Oh, that total bitch.
If you've read Into the Black - or the Kindle Vella project I did, Recruiting Kendra - you know my relationship with Amanda has been up and down. Hell, she even ended up in my bed one crazy night! But it was usually professional.
This was personal.
Chapter 29: Better Sorry Than Safe
In the four weeks it took to sort out the estate, Aiyana and Kendra kept as low a profile as possible. They hired a local firm, Thomason, Pile, West & Gershwitz, who provided a partner, Archie Leach, to represent them as Derek’s estate went through probate. There was a tussle over jurisdiction. Derek’s estate was executed by a Swiss firm, he died in Texas, but was a citizen of Sonora. Leach threatening to dangle Baddiscombe out a window by his ankles broke the impasse. Baddiscombe, recognizing Leach's argument's unassailable logic and validity, conceded the point, and the venue was set for Los Alamos.
They had traveled incognito to Houston and claimed Derek’s body. Once they checked with Baddiscombe for any impediments, they had him cremated and the ashes forged into a Memorial Diamond ™. Then they went back to Los Alamos to wait some more.
Lisa returned home, though it had to wait until after a thorough inspection by Montana and Mac for booby-traps, bugs, and other souvenirs of HLC. Still mistrustful, Stone assigned Alivia and Elle to stay with Lisa and act as her bodyguards.
“We don’t know what these wankers might come up with,” she explained when Lisa protested. “This is not open to debate.”
Lisa accepted that she would have two houseguests for the foreseeable future.
Mac, Montana, and Stone took residence in Kendra’s ranch home.

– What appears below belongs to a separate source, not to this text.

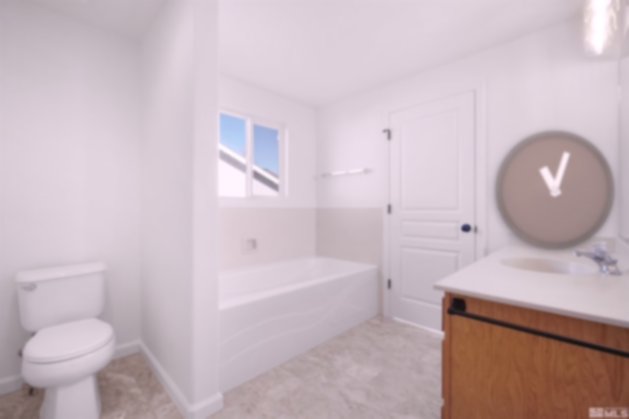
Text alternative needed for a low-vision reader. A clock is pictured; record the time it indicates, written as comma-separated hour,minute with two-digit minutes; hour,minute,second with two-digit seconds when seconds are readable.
11,03
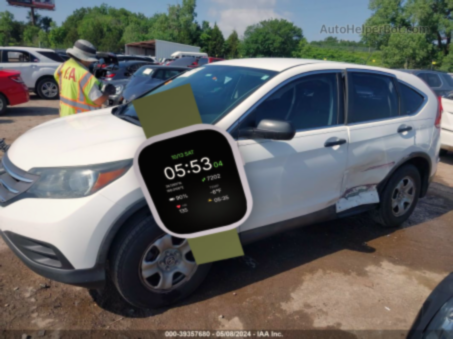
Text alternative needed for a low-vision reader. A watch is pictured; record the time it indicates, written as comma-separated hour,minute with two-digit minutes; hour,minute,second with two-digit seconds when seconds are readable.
5,53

Stone and Montana had forged a strong friendship and spent hours spinning tales of their various misadventures in the field. Mac, for her part, had flatly refused to leave.
“You think I can find any better connection to the Net? This place has exabit speed with triple-layer firewalls and 256-bit encryption, not only that, but you have a bleeding-edge AI built right into the house, SARAH can do so much more than you’ve been letting her, between us, there’s no way we can be hacked, well, not anything less than a multi-governmental all-out assault, we’re talking NSA times ten with dedicated servers and all the best operators, but I know a bunch of them, and they’re friends, mostly, and wouldn’t do that to me even if they were ordered, but that doesn’t matter because between SARAH and myself we aren’t even a blip, we are so totally the ghost in the machine, and how else am I supposed to keep tabs on what Talbott is doing at OutLook?”
That settled that. Kendra needed to know what, if anything, Talbott was going to try next. HLC was less of a worry for now. After Kaine’s “suicide,” an internal investigation had discovered the files and plans Lisa and Mac had backloaded into the security server’s memory. The Director of Operations, not wanting to wash dirty laundry in public, had directed Kaine’s ADD Jordan to bury it all. In return, she had quietly stepped into Kaine’s role at HLC. She was running a competent security division with no nefarious activities.
So Mac stayed, and between her and SARAH, they knew everything that went on at OutLook and HLC practically as it happened.
The other five were on the property as well. At Stone’s insistence, Kendra purchased some temporary modular living spaces and installed them behind the house.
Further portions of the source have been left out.